With the decision of 28th September 2015, No. 19193, the Court of Rome stated the validity of the shareholders’ agreement clauses which provide that the “incoming” shareholders undertake not to bring the liability action against the “outgoing” directors or not to vote for it in the general meeting.

The case The court case concerns a share purchase agreement under which two shareholders of a company ceded their shares to another company, which – paid only one part of the agreed price – undertook to pay the rest as established by the contract.

Because of the non-payment of the amount due by the acquiring company, the shareholders took a legal action in order to obtain an injunction against it.

With its writ of summons in opposition the acquiring company asked the Court to declare the nullity of the contract as “aliud pro alio”, the nullity of the clause which provided not to bring the liability action against the “outgoing” sole director of the company sold, and finally, to confirm and declare the termination of the contract pursuant to Article 1497 of the Italian Civil Code.

The issue The most important issue addressed by the Court of Rome concerns the classification – as “shareholders’ agreement” – of the agreement under which the new shareholders undertook not to bring the liability action against the “outgoing” sole director of the company (or not to vote for it in the general meeting), and the validity and effectiveness of this agreement, when taken at the conclusion of the mandate.

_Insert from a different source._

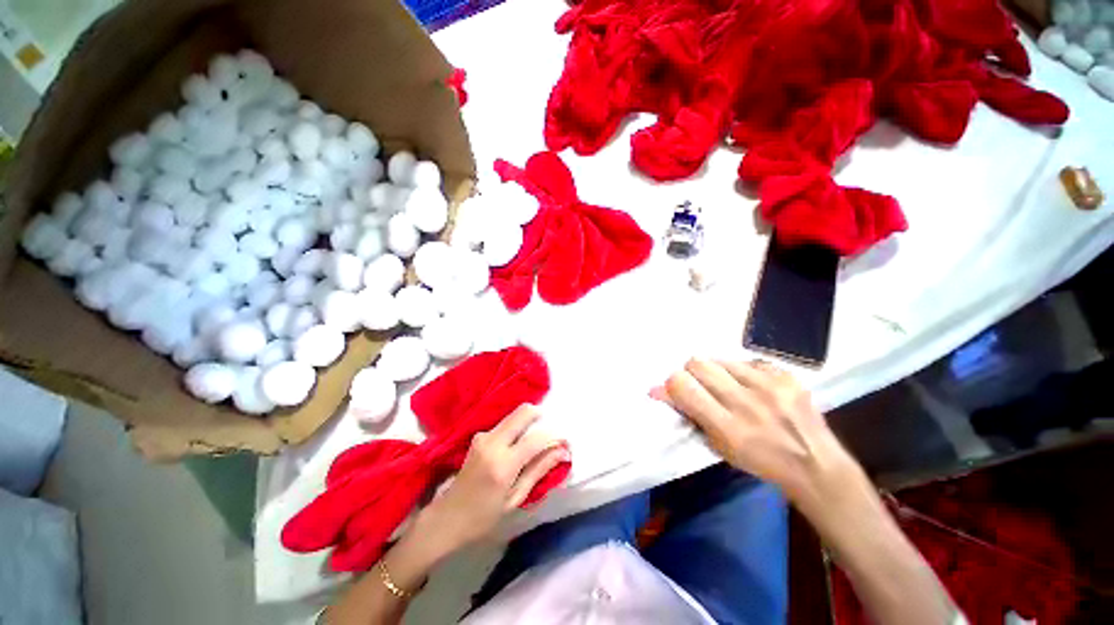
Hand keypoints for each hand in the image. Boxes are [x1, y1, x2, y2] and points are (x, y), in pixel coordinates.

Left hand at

The decision of the Court The Court of Rome, after having rejected the plea of ​​nullity of the contract pursuant to Article 1497 of the Italian Civil Code, addressed the issue of the classification and of the validity of the agreement described.

The Court ruled that these types of agreement are to be considered as “shareholders’ agreements”. To define an agreement as “shareholders’ agreement”, in fact, is not essential that all the participants of the pact are shareholders, if the agreement concerns the exercise of the shareholders’ rights and powers.

The Court – after having confirmed the general validity of the shareholders’ agreements, and after having also said that they can although be considered invalid when they are in conflict with mandatory rules or with general principles – ruled that the shareholders’ agreement shall not be considered unlawful, when it provides a waiver of the liability action against the director who sold his shares and ceased to hold his office and, therefore, it refers to past activities carried out by the “outgoing” director.

In the opinion of the Court, in fact, the shareholders’ agreement under which the shareholders undertook not to bring the liability action against the company’s director can be void only when the agreement concerns a director in office and therefore a preventive waiver of a social right. According to the Court, in this hypothesis the function of prevention of mismanagement (according to Article 2392 and 2393 of the Italian Civil Code) would be nullified. This type of agreement would be as well an agreement which excludes or limits the liability of the debtor in breach of Article 1229 of the Italian Civil Code (and so void pursuant to the same Article).

When, instead, the agreement regards the assumption of a commitment not to vote for the liability action against a director who has ceased to hold the office, and refers to already performed activities, it doesn’t have the same negative value.

The nature of the agreement taken at the conclusion of the mandate excludes the reprehensible nature of the shareholders’ agreement in terms of the violation of Article 2392, 2393 and 1229 of the Italian Civil Code.

Commentary On the issue addressed by the Court of Rome, even in the recent past, there are many different decisions, which came to different conclusions, in the sense of nullity of the clauses which provided a waiver of the liability action against the “outgoing” director, since these pacts would be aimed at evading mandatory provisions of law (see, eg., Court of Milan, 16th June 2014, No. 7946; Supreme Court of Cassation, 28th April 2010, No. 10215; Supreme Court of Cassation, 27th July 1994, No. 7030)

The decision of the Court of Rome, instead, valued ​​the fact that, if the agreement has been taken at the end of the mandate, the purchasers and incoming shareholders can examine the performances and the results of the company. This situation prevents to consider invalid the agreement, as it is not in breach of the rules governing the liability of directors.